The investigation was based on four urban centres: Bradford, Coventry, the London Borough of Newham and Sheffield. Within each locality, the research had an element of narrower geographical focus on specific districts: Manningham and Girlington in Bradford; Foleshill and Hillfields in Coventry; Burngreave in Sheffield; and the neighbourhood around Green Street in Newham. However, in each locality the unfolding fieldwork led the research team into city-wide forums and to interviewees with valuable insights stemming from their work in, and across, other districts.
Research was also conducted at regional and national levels. Here, perspectives were obtained from national faith leaders, some of whom were members of the government-established Inner Cities Religious Council; senior staff in national regeneration organisations; staff in regional organisations with a regeneration remit; and members of faith communities engaging with this emerging regional regeneration apparatus. Most of the local faith participants in the project had a leadership role within a faith community or a faith-based organisation. But interviews were also carried out with people in non-clerical and community-related leadership roles.

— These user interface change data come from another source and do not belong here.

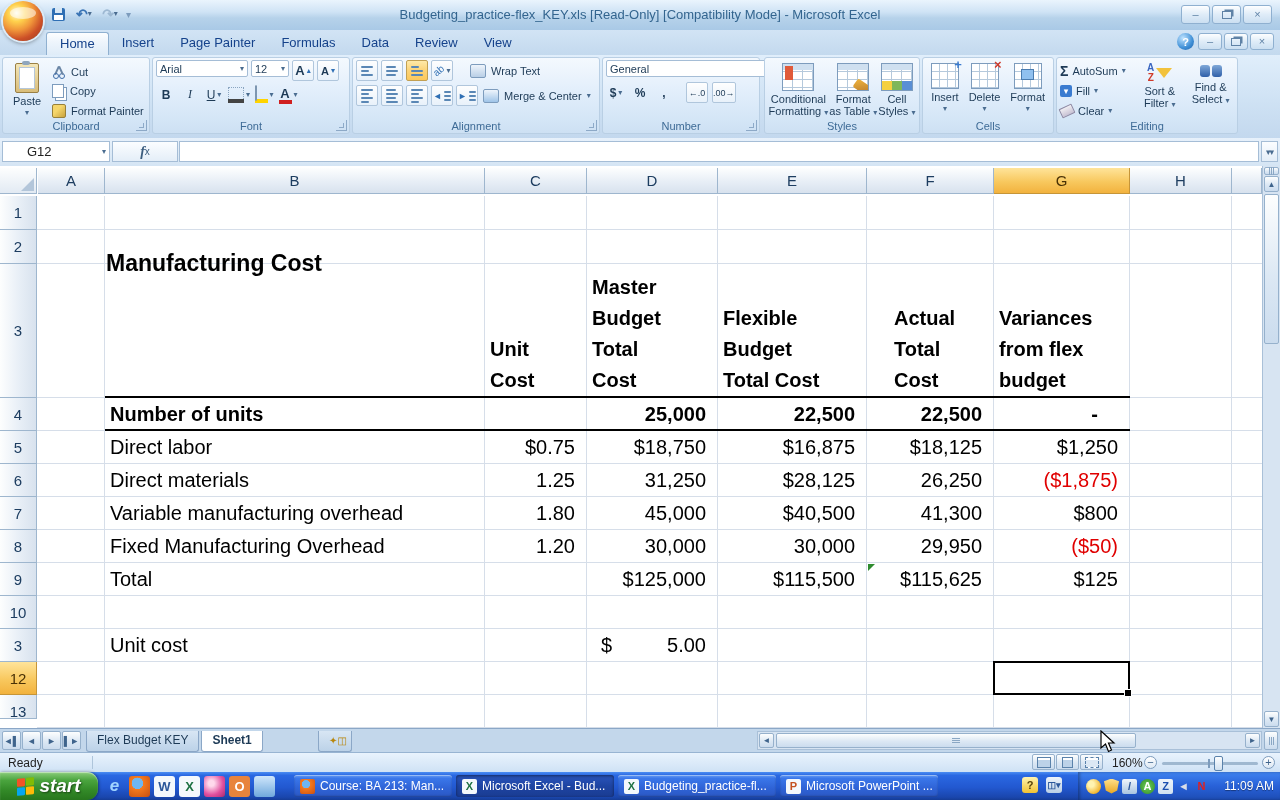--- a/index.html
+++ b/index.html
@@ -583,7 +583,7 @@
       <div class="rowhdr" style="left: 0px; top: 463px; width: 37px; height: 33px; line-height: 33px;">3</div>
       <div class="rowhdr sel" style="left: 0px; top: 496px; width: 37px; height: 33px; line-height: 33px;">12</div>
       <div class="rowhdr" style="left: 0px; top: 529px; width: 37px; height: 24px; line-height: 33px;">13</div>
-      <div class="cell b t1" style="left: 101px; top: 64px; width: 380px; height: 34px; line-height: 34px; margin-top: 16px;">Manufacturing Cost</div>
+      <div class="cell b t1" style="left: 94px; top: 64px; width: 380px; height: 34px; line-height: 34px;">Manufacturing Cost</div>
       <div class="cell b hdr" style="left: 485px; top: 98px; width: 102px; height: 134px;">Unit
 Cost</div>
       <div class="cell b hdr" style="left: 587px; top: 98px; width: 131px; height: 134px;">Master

The research encompassed traditional 'mainstream' Christian denominations, which are often prominent in urban policy and regeneration networks. It also included the following traditions and faiths, which are often less well represented within the official regeneration apparatus: 'black-majority' Christian churches, Hindus, Muslims and Sikhs. The central, although not exclusive, research method was 95 semi-structured interviews at local, regional and national levels.
The research was carried out by Richard Farnell from Coventry University, Robert Furbey and Stephen Shams al Haqq Hills from Sheffield Hallam University, Marie Macey from the University of Bradford and Greg Smith from the University of East London.